TUGAS YANG DILAKUKAN —
Kembalikan tanpa perubahan bagian kutipan tentang program Makan Bergizi Gratis di bawah ini, mulai dari "Program prioritas Presiden" dan terus hingga "pelajar yang menerima.".

Disdikbud Bedakan Menu Program MBG pada Siswa Disabilitas

Wali Kota Samarinda Andi Harun meninjau uji coba makan bergizi gratis di Samarinda. (dok/Kaltim Faktual)

Program Makan Bergizi Gratis (MBG) pada siswa disabilitas memerlukan penyesuaian pada menu makanan. Sebab ada bahan makanan yang harus dihindari.

Program prioritas Presiden Prabowo Subianto, Makan Bergizi Gratis pelaksanaannya mulai meluas pada Februari 2025 ini. Terutama dari segi jumlah titik Satuan Pelayanan Pemenuhan Gizi (SPPG) dan jumlah pelajar yang menerima.

Terdapat sekitar 190 titik SPPG pelaksana Makan Bergizi Gratis di berbagai daerah. Sejauh ini, program telah menjangkau sekitar 600 ribu pelajar. Sementara di Kaltim, baru terlaksana di Balikpapan, Kutai Kartanegara, dan Samarinda. Mencapai 24 sekolah.

Secara bertahap, program itu ditargetkan menyasar seluruh anak sekolah di Indonesia. Baik itu TK, SD, SMP, hingga tingkatan SMA. Selain itu, Program Makan Bergizi Gratis juga menyasar ibu hamil, juga anak-anak penyandang disabilitas.

DATA SUMBER —

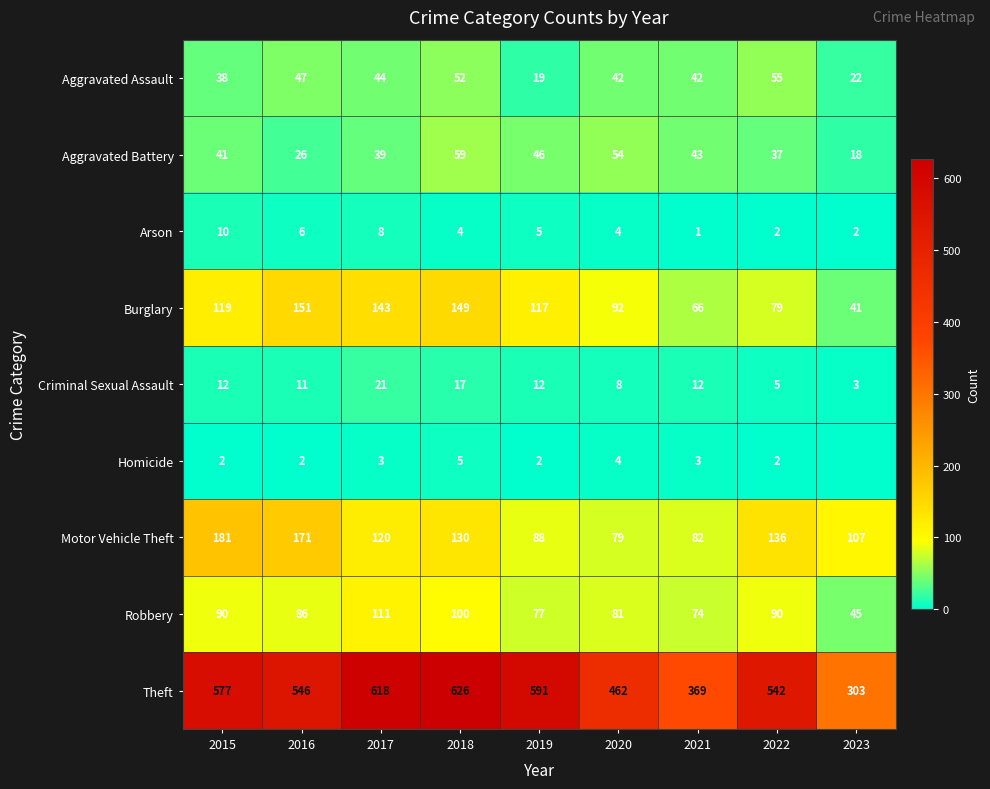

What is the average value of the Burglary series?

106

JAWABAN TUGAS —
Program prioritas Presiden Prabowo Subianto, Makan Bergizi Gratis pelaksanaannya mulai meluas pada Februari 2025 ini. Terutama dari segi jumlah titik Satuan Pelayanan Pemenuhan Gizi (SPPG) dan jumlah pelajar yang menerima.